## WHAT THE TASK REQUIRES:
Output every line of the entries from the line containing "La Liga sur" through the last, exactly, with no other content.

[SUPPLIED DATA — start]

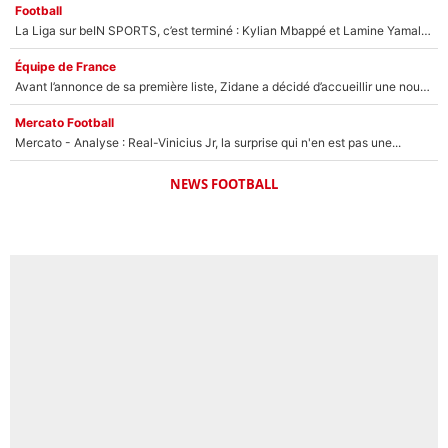
Football
La Liga sur beIN SPORTS, c’est terminé : Kylian Mbappé et Lamine Yamal changent de chaîne, «le moment était venu d'ouvrir un nouveau chapitre»
Équipe de France
Avant l’annonce de sa première liste, Zidane a décidé d’accueillir une nouvelle tête en équipe de France
Mercato Football
Mercato - Analyse : Real-Vinicius Jr, la surprise qui n'en est pas une...
NEWS FOOTBALL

[SUPPLIED DATA — finish]

## REPLY TO THE EXERCISE:
La Liga sur beIN SPORTS, c’est terminé : Kylian Mbappé et Lamine Yamal changent de chaîne, «le moment était venu d'ouvrir un nouveau chapitre»
Équipe de France
Avant l’annonce de sa première liste, Zidane a décidé d’accueillir une nouvelle tête en équipe de France
Mercato Football
Mercato - Analyse : Real-Vinicius Jr, la surprise qui n'en est pas une...
NEWS FOOTBALL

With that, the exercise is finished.